Daniel Nill
Daniel Nill

Reputation: 5747

Django FileField.save() makes duplicate files

I have user submitted content that I am trying to write to a file and then save to a FileField.

so I have a model that looks like this:

class Revision(models.Model):
    def custom_revision_file_path(instance, filename):
        return '/'.join(['content/revisions', filename])
    path = models.FileField(upload_to=custom_revision_file_path)
    document = models.ForeignKey(Document)
    ...

and the view that creates the instance looks like this:

def handle_revisions(request): 
    document = Document.objects.get(id=request.GET['docid'])
    basename = os.path.basename(str(document.path))

    revision = Revision.objects.create(
        document = document,
    )
    revision.path.save(basename, ContentFile(request.GET['revision']))

This all works relatively fine but for two problems:

1) the ContentFile puts a space between each letter in my string so 'test' turns into 't e s t' ;

2) for some reason each time I run the view two Revision instances are saved with roughly the same path. ie. one path will be 'content/revisions/test.txt' and the other will be 'content/revisions/test_1.txt' when the second one shouldn't exist at all.

What gives?

Upvotes: 2

Views: 3284

Answers (1)

Stan
Stan

Reputation: 8966

First of all, you should never use something like that to create a path :

'/'.join(['content/revisions', filename])

but :

os.path.join("my_dir", "my_subdir", ..., "filename.txt")

You are not supposed to know if your application runs on Unix-like or on Windows (yes, some people use Windows as webserver).

Also, you should not call your FileField attribute path, this is ambiguous with FilePathField.

Is this field NOT NULL ? Because in your create() statement you don't provide one.
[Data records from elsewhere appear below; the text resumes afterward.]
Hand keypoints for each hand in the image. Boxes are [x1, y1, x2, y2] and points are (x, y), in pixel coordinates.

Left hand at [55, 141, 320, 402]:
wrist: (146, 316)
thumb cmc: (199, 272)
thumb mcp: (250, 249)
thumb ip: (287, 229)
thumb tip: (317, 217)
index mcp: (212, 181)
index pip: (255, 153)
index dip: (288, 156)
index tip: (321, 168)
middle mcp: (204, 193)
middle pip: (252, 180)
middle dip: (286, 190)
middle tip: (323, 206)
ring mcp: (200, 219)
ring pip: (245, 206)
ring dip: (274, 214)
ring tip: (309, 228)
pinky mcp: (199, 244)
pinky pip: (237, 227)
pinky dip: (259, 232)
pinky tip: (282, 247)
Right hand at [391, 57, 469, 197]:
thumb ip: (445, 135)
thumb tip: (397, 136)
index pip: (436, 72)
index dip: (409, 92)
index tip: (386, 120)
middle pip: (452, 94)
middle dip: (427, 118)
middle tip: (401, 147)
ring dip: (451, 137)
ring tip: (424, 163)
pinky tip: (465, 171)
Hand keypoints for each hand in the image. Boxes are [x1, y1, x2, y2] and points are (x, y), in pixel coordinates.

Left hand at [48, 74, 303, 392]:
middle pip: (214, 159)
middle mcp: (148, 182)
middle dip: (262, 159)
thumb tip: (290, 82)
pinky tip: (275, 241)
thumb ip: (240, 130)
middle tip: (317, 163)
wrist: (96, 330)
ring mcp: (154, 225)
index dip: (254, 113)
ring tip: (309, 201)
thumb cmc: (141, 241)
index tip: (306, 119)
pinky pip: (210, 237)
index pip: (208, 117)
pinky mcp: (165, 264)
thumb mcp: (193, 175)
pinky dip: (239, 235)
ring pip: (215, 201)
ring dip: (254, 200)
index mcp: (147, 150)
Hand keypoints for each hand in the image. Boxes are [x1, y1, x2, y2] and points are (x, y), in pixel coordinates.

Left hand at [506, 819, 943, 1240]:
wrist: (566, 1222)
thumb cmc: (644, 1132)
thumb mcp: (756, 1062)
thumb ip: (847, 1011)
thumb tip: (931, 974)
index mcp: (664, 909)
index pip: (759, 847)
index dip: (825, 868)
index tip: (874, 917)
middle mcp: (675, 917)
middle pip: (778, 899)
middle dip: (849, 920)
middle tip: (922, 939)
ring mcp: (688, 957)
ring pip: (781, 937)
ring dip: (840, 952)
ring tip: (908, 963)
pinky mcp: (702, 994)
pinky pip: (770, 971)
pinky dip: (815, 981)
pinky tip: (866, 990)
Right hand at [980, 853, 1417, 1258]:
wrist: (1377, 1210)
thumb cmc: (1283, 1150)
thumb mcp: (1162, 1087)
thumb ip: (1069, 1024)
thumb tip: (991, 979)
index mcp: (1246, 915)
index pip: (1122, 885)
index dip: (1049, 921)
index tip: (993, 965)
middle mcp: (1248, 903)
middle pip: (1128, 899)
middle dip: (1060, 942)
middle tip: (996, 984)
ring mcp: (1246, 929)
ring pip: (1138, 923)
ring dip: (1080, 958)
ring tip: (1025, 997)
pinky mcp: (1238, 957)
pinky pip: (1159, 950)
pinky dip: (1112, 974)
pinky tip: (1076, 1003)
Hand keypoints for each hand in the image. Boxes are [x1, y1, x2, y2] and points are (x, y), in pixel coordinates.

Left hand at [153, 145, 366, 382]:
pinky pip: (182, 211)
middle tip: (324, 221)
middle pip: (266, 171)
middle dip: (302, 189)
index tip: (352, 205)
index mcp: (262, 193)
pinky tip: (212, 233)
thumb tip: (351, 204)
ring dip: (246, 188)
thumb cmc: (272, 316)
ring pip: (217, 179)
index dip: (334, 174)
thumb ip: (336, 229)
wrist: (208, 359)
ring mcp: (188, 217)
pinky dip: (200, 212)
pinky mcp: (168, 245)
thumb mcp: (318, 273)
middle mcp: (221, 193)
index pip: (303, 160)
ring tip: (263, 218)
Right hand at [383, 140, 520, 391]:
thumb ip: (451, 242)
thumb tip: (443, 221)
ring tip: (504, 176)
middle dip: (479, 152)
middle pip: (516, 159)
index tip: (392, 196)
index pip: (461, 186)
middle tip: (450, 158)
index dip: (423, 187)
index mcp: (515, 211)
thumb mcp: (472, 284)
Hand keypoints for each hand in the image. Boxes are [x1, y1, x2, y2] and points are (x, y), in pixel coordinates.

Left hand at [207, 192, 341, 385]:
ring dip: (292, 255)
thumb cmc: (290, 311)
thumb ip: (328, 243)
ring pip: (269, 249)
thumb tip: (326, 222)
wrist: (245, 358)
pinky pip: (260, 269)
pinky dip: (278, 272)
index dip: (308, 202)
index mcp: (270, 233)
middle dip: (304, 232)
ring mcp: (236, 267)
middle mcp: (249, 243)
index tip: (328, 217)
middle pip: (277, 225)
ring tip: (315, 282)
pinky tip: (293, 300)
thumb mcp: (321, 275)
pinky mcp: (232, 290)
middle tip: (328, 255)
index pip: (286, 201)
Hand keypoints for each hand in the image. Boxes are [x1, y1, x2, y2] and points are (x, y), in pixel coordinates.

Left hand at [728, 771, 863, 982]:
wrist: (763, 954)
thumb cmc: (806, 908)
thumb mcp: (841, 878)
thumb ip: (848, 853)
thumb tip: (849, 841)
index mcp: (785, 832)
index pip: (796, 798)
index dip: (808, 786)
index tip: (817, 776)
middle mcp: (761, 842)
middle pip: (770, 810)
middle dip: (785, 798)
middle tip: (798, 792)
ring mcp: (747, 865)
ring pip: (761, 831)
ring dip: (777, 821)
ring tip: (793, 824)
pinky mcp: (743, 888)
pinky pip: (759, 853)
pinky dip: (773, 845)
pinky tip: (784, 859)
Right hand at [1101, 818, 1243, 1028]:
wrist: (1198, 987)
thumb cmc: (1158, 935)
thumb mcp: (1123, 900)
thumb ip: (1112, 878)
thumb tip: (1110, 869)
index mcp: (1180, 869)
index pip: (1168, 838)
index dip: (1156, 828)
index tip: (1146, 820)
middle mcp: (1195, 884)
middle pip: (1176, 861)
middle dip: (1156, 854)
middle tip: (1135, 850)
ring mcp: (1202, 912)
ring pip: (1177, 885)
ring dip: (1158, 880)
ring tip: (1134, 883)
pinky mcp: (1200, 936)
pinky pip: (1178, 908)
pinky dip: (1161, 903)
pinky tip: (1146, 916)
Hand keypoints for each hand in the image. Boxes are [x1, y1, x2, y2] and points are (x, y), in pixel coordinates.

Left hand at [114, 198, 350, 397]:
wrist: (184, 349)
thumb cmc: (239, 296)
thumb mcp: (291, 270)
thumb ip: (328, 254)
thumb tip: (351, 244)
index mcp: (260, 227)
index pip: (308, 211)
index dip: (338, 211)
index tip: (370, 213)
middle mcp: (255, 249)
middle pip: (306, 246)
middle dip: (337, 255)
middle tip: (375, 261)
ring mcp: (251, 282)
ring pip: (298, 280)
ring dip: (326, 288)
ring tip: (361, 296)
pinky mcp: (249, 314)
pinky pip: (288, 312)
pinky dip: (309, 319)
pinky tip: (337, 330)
This should raise an Error.

I don't get this :

revision.path.save(basename, ContentFile(request.GET['revision']))

What are you trying to achieve ? Are you sure you want to store a GET parameter in the file ?

To answer your question, by default, Django does not take the responsability to overwrite a file that exists on your filesystem, this is why it automatically store it with an unique path by adding a suffix.

If this behaviour does not fits, consider writing a custom file storage.